Doorgaan naar inhoud

Doorgaan naar inhoudsopgave

Ondersteuning

Ondersteuning

Materiële hulp voor degenen die, als gevolg van ouderdom, hongersnood of andere tegenslagen, noodzakelijke levensbehoeften ontberen.

De bereidheid om behoeftigen bij te staan, is altijd een onderscheidend kenmerk van Gods getrouwe dienstknechten geweest (Job 29:16; 31:19-22; Jak 1:27). In de 1ste eeuw zorgde de gemeente in Jeruzalem ervoor dat er aan behoeftige christelijke weduwen voedsel werd uitgedeeld, en later werden er zeven bekwame mannen aangesteld om erop toe te zien dat er bij de dagelijkse voedselverdeling geen weduwen over het hoofd werden gezien die voor een dergelijke ondersteuning in aanmerking kwamen (Han 6:1-6). Jaren later zette de apostel Paulus in zijn brief aan Timotheüs uiteen dat weduwen alleen dan voor ondersteuning door de gemeente in aanmerking konden komen wanneer zij niet minder dan zestig jaar oud waren. Verder moesten zij de reputatie hebben goede werken ter bevordering van het christendom te hebben verricht (1Ti 5:9, 10). De zorg voor bejaarde ouders en grootouders was echter in eerste instantie de plicht van de kinderen en kleinkinderen, niet van de gemeente. Paulus schreef dan ook: „Indien een weduwe kinderen of kleinkinderen heeft, laten die dan eerst leren in hun eigen huisgezin godvruchtige toewijding te beoefenen en een passende vergoeding aan hun ouders en grootouders te blijven betalen, want dit is aangenaam in Gods ogen.” — 1Ti 5:4, 16.

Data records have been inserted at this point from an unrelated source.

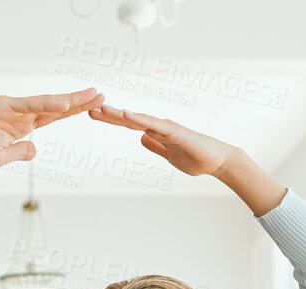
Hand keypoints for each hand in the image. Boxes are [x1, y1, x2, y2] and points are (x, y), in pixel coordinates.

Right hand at [0, 89, 103, 171]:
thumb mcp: (0, 158)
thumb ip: (19, 152)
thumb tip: (35, 149)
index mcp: (20, 127)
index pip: (52, 118)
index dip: (73, 112)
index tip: (93, 108)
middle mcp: (18, 115)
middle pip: (55, 107)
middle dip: (79, 102)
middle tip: (102, 95)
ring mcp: (11, 109)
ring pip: (46, 103)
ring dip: (70, 100)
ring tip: (92, 95)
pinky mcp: (1, 107)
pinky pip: (29, 105)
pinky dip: (47, 104)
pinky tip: (65, 104)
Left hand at [86, 103, 237, 177]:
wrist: (217, 162)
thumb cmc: (196, 158)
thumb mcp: (168, 154)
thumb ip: (155, 145)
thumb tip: (141, 138)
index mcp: (156, 132)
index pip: (129, 125)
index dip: (112, 120)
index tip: (94, 115)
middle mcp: (159, 126)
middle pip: (129, 119)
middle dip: (109, 115)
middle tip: (88, 108)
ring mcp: (166, 128)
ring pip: (139, 119)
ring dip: (120, 115)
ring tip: (102, 110)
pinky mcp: (174, 132)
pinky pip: (154, 125)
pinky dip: (140, 119)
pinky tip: (126, 115)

Er waren tijden dat christelijke gemeenten gezamenlijk reliefmaatregelen troffen ten behoeve van hun elders woonachtige broeders. Toen de profeet Agabus een grote hongersnood voorzei, besloten de discipelen in de gemeente in Antiochië (Syrië) dan ook „om, naar de draagkracht van een ieder van hen, een ondersteuning te zenden ten dienste van de broeders die in Judea woonden” (Han 11:28, 29). Andere georganiseerde hulpacties ten bate van behoeftige broeders in Judea werden eveneens op strikt vrijwillige basis ondernomen. — Ro 15:25-27; 1Kor 16:1-3; 2Kor 9:5, 7.